Martes, 16 de junio de 2026

Martínez E, Escobar A, Di Palma F, Cavalli A, Alcázar A. ISQ201, a neuroprotective agent in ischemic stroke, is a novel activator of protein synthesis via allosteric binding to translation factor eIF4E

Int. J. Biol. Macromol. 2025

"Turning Protein Synthesis Back On After an Ischemic Stroke: ISQ201 Opens a New Neuroprotective Pathway". - Dr Emma Martínez & Dr Alberto Alcázar

Summary:

Eukaryotic Initiation Factor 4E, eIF4E, constitutes a main regulator of translation recovery, which determines tissue viability after transient cerebral ischemia. In this work, we studied the effect of ISQ201, an antioxidant neuroprotective compound, on protein synthesis in primary neuronal cultures subjected to oxygen-glucose deprivation and in a transient cerebral ischemia model in rats, obtaining evidence of its activity as a translation reactivator, including in the vulnerable region after the ischemia. The investigation of the underlying molecular causes through the analysis of the regulation factor eIF4E together with the levels of its associated proteins, eIF4G and 4E-BP1/2, revealed both a decrease in the translation repressor eIF4E-4E-BP2 complex formation and increasing levels of the eIF4E-eIF4G active complex in the presence of ISQ201. Binding of ISQ201 onto eIF4E was ascertained by SPR studies, and its allosteric binding mode was determined by molecular docking and molecular dynamics, and confirmed by functional studies in combination with allosteric inhibitor 4EGI-1. These results constitute the first evidence of protein synthesis (re)activation as a therapeutic approach for the treatment of ischemic stroke, making ISQ201 a starting point for further drug development in the context of diseases in which reduced translation rates may be crucial.

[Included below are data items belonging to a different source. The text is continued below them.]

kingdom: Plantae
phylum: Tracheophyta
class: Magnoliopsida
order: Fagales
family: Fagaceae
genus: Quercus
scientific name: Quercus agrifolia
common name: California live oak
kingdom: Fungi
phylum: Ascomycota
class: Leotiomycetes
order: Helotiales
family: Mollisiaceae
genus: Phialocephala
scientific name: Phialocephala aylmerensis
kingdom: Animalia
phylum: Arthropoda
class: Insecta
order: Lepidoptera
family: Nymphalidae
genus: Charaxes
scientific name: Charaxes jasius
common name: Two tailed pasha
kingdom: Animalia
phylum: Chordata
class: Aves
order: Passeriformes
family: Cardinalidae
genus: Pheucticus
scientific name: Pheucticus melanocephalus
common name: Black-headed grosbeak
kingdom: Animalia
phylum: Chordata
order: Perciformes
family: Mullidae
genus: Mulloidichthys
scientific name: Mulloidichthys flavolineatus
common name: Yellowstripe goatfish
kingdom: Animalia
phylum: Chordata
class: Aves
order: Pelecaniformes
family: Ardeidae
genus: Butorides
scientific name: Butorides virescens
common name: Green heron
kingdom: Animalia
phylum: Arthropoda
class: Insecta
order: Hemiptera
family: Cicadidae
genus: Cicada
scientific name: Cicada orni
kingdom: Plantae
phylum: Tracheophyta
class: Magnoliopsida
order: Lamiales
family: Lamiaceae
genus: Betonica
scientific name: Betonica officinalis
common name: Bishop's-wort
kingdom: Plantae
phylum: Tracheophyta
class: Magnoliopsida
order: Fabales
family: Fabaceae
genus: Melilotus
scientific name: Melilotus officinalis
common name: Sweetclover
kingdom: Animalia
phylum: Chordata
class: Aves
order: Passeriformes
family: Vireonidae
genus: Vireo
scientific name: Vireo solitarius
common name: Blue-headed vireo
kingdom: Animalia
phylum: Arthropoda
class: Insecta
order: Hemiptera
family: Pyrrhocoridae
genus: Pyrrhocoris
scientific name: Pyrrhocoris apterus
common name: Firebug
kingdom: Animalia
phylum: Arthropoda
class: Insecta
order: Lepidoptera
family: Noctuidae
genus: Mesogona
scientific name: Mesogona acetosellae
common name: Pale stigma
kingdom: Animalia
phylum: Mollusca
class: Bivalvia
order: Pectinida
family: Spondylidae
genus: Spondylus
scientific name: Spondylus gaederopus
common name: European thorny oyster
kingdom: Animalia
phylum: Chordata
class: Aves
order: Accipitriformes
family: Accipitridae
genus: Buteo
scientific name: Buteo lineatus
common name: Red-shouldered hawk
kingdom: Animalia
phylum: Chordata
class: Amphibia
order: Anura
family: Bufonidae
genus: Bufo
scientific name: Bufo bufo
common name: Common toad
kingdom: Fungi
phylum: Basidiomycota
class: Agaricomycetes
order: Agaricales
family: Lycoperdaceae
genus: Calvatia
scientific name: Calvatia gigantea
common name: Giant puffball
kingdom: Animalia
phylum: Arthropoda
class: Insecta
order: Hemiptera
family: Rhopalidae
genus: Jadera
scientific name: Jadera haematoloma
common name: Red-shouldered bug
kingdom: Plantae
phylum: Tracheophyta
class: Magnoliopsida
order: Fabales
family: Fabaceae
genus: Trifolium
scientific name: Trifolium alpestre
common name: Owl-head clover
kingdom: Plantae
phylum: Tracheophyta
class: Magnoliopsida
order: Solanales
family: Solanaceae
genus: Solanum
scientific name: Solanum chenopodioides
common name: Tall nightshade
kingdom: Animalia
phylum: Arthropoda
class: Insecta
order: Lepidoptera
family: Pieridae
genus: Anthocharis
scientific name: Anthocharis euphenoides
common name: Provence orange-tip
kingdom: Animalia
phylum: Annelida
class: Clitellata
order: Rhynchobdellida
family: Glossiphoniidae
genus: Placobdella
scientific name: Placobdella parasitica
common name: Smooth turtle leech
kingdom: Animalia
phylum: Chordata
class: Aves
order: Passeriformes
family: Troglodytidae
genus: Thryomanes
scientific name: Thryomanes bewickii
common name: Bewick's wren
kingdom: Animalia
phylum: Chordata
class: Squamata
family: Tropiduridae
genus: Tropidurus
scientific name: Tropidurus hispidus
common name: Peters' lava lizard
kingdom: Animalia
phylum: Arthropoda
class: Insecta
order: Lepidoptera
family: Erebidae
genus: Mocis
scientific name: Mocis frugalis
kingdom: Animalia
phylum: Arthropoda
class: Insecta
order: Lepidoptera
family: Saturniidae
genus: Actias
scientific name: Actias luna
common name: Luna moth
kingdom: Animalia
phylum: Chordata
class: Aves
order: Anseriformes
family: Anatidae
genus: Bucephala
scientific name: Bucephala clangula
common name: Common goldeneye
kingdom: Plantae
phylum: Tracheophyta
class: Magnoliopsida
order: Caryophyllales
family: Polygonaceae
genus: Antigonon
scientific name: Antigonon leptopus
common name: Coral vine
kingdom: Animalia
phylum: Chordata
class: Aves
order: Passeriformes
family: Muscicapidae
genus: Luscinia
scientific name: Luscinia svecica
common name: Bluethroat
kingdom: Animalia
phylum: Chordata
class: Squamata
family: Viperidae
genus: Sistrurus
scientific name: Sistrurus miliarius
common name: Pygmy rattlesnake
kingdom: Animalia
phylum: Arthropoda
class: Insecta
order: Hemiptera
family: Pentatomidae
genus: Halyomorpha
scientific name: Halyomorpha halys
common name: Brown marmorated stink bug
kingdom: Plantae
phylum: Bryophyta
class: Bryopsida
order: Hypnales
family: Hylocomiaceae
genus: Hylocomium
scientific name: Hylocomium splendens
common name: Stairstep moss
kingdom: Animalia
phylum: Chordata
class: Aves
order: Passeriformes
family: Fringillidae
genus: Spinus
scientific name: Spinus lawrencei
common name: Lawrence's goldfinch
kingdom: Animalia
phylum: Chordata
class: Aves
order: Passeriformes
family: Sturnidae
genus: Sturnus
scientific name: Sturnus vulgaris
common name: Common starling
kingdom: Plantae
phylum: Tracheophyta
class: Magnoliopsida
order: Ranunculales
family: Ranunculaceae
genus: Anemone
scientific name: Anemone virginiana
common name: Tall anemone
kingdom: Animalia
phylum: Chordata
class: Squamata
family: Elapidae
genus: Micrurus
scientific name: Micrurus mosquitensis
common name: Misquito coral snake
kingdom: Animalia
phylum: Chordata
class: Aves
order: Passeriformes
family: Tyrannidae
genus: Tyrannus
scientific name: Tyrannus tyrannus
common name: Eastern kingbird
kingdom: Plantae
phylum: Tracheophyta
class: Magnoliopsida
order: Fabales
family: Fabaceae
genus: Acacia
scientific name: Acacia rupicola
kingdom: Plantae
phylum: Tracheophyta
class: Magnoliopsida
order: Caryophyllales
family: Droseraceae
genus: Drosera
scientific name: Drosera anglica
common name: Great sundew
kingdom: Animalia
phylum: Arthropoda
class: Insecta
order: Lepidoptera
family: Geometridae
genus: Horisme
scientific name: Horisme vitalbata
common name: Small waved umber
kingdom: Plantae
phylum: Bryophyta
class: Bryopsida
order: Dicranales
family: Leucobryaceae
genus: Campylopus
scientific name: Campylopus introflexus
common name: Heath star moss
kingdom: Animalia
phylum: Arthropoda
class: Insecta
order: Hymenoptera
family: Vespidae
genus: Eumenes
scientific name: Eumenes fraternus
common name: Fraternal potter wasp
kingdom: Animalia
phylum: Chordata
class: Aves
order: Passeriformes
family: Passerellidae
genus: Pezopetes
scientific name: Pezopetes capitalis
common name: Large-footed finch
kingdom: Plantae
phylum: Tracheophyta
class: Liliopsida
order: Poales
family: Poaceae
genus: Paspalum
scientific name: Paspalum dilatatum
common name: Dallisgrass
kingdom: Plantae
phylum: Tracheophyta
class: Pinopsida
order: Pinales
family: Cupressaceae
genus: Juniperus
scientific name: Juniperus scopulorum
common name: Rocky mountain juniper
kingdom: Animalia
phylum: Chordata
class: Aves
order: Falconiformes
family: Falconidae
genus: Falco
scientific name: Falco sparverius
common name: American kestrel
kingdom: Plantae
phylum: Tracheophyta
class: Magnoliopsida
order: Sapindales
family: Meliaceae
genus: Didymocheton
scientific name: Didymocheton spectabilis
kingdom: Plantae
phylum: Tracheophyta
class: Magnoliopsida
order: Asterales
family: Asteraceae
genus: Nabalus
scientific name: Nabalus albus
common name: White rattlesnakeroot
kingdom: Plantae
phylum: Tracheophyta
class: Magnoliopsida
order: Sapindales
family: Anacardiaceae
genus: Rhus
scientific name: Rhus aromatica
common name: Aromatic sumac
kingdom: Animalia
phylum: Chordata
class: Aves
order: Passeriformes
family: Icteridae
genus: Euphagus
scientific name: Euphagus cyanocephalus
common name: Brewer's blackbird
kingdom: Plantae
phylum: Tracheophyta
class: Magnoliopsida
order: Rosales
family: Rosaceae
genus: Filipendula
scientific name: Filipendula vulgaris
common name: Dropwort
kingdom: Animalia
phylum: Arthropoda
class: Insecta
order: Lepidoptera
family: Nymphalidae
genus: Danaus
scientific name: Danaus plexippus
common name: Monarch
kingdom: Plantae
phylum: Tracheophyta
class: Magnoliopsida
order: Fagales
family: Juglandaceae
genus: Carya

Why do you highligth this publication?

This publication provides the evidence that reactivating protein synthesis can be a viable therapeutic strategy for ischemic stroke. We show that ISQ201 directly binds to eIF4E through a novel allosteric mechanism, restoring the cellular translation machinery after ischemic injury and promoting recovery in vulnerable brain tissue. Beyond identifying a new mechanism of action for ISQ201, our findings open a new pathway for the development of drugs for stroke and other diseases in which impaired protein synthesis contributes to tissue damage and poor recovery.